In the 12 months to March overall crime in the region has fallen by 11 per cent compared to the previous 12-month period with reductions in business crime, burglary and robbery.
But there are serious concerns that further cuts to the crime-fighting budget could see rates start to spiral again. Mr Jones revealed that since the last figures were released there has been a small rise in crime.
The commissioner said he was faced with a simple dilemma between spending money on bricks and mortar or frontline officers.
He said: “Managing cuts on this scale poses a particular challenge because policing is all about people. Eighty-five per cent of the budget goes on pay and benefits for officers and staff.
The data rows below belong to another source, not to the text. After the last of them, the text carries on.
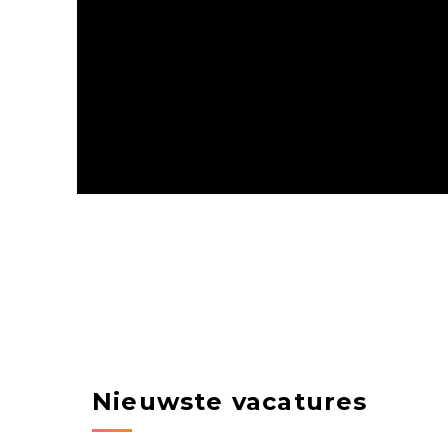
Nieuwste vacatures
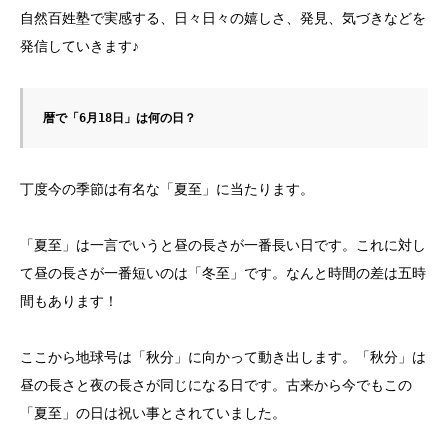
自然百姓塾で実感する、日々日々の嬉しさ、発見、気づきなどを
発信していきます♪
暦で「6月18日」は何の日？
丁度今の季節は有名な「夏至」に当たります。
「夏至」は一言でいうと昼の長さが一番長い日です。これに対し
て昼の長さが一番短いのは「冬至」です。なんと時間の差は五時
間もあります！
ここから地球号は「秋分」に向かって動き出します。「秋分」は
昼の長さと夜の長さが同じになる日です。古来から今でもこの
「夏至」の日は祝い事とされていました。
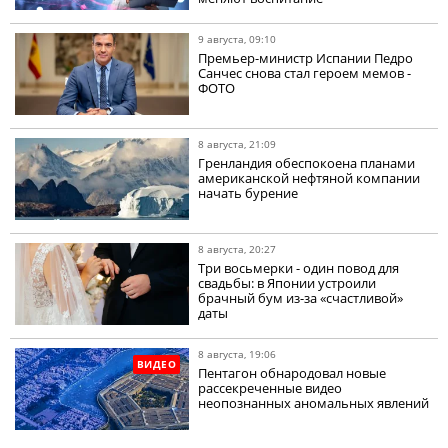
9 августа, 09:10
Премьер-министр Испании Педро
Санчес снова стал героем мемов -
ФОТО
8 августа, 21:09
Гренландия обеспокоена планами
американской нефтяной компании
начать бурение
8 августа, 20:27
Три восьмерки - один повод для
свадьбы: в Японии устроили
брачный бум из-за «счастливой»
даты
8 августа, 19:06
ВИДЕО
Пентагон обнародовал новые
рассекреченные видео
неопознанных аномальных явлений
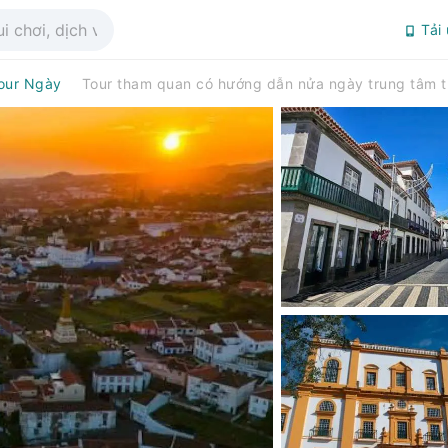
Tải
our Ngày
Tour tham quan có hướng dẫn nửa ngày trung tâm 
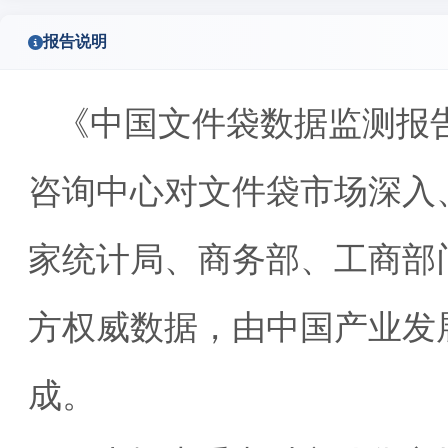
报告说明
《中国文件袋数据监测报
咨询中心对文件袋市场深入
家统计局、商务部、工商部
方权威数据，由中国产业发
成。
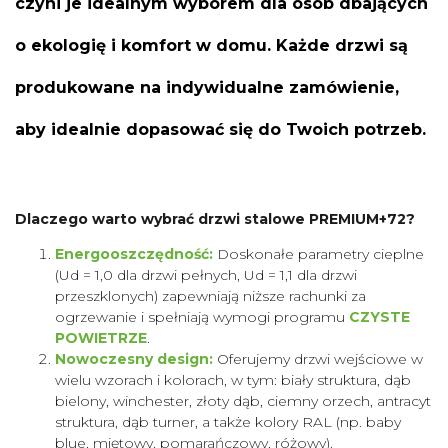
czyni je idealnym wyborem dla osób dbających
o ekologię i komfort w domu. Każde drzwi są
produkowane na indywidualne zamówienie,
aby idealnie dopasować się do Twoich potrzeb.
Dlaczego warto wybrać drzwi stalowe PREMIUM+72?
Energooszczędność:
Doskonałe parametry cieplne
(Ud = 1,0 dla drzwi pełnych, Ud = 1,1 dla drzwi
przeszklonych) zapewniają niższe rachunki za
ogrzewanie i spełniają wymogi programu
CZYSTE
POWIETRZE
.
Nowoczesny design:
Oferujemy drzwi wejściowe w
wielu wzorach i kolorach, w tym: biały struktura, dąb
bielony, winchester, złoty dąb, ciemny orzech, antracyt
struktura, dąb turner, a także kolory RAL (np. baby
blue, miętowy, pomarańczowy, różowy).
“Falling numbers of police officers and staff, as I’ve said before, create the risk of a new ‘tipping point’, where crime starts to rise after two decades of decline.
“We must do everything to stop this happening, but the pressure is real, and we’re feeling it now. Since March 2013, we’ve seen a small increase in crime, just 0.6 per cent over what we saw last year. The downward trend might resume, but it might not.
“If we are to stop crime rising, then officers on the streets, with effective and appropriate support from police staff, will be key. A key priority is to maximise the number of officers on the streets, preventing crime and catching criminals.
“So if 85 per cent of my budget goes on officers and staff, then I must focus on that other 15 per cent – the part of the budget that goes on things other than people.”
The commissioner said he understood that the role of buildings was vital in allowing communities to feel like there was a genuine presence of officers.
But he added: “However, no police station ever caught a criminal. An office in a police base can’t prevent a crime. Only police officers, and the staff who support them, can do these things.”
In Birmingham there are plans to centralise as many services as possible to the force headquarters at Lloyd House in the city centre, doubling the number of people who work there. This will enable the force to close a number of its city centre facilities, which it claims will enable savings equivalent to keeping 75 officers on the streets.
Mr Jones said: “At the most basic level, with fewer officers and staff, less office space is required. With the need for larger, safer and more cost effective custody blocks, existing stations, with custody blocks that are no longer required attached, don’t make any sense any more.
“This doesn’t mean the police are retreating from our communities. In fact, it can mean the opposite – officers and staff becoming embedded in shared, centrally located buildings that save money and promote joint working.”
Last month plans were scrapped for a new £14 million police station in Walsall town centre – ending a decade of planning and searching for a new location, and leaving the council disappointed. It was described as a “downgrading” of police operations in the town by Walsall Council leader Mike Bird.
Instead, the force is now negotiating with the council to move a neighbourhood team into council offices.
Mr Jones said: “This means we don’t need to spend £14 million on a new station and will allow us to close the existing station – saving another half million pounds a year.
“We will pay some of this to the council for the space, making their building more sustainable, and other officers and staff from the station will redeploy to other police stations and buildings, meaning that they are fuller and more sustainable, too. Custody facilities will be provided in new, larger facilities that are more efficient and safer.”
Mr Jones claimed the scheme will actually provide a ‘better service’ for local people, and said: “When they visit the shared offices it will be easier for them to get their issue dealt with right away.
“Rather than the police or the council picking up each other’s business, or signposting people to other agencies, it will be possible to get the right response, right away. We’ve seen this working in Chelmsley Wood (where the local team is based in the Bluebell Centre), and it can work in Walsall too.
“This approach is a win-win, and as the estates strategy progresses, I will be exploring other opportunities.
“I have to ensure that West Midlands Police is as efficient as possible, providing as good a service as possible, and doing everything it can with the resources it has to prevent crime and catch criminals. Buildings don’t catch criminals – that’s what police officers do. With money tight, I know where I’m going to invest.”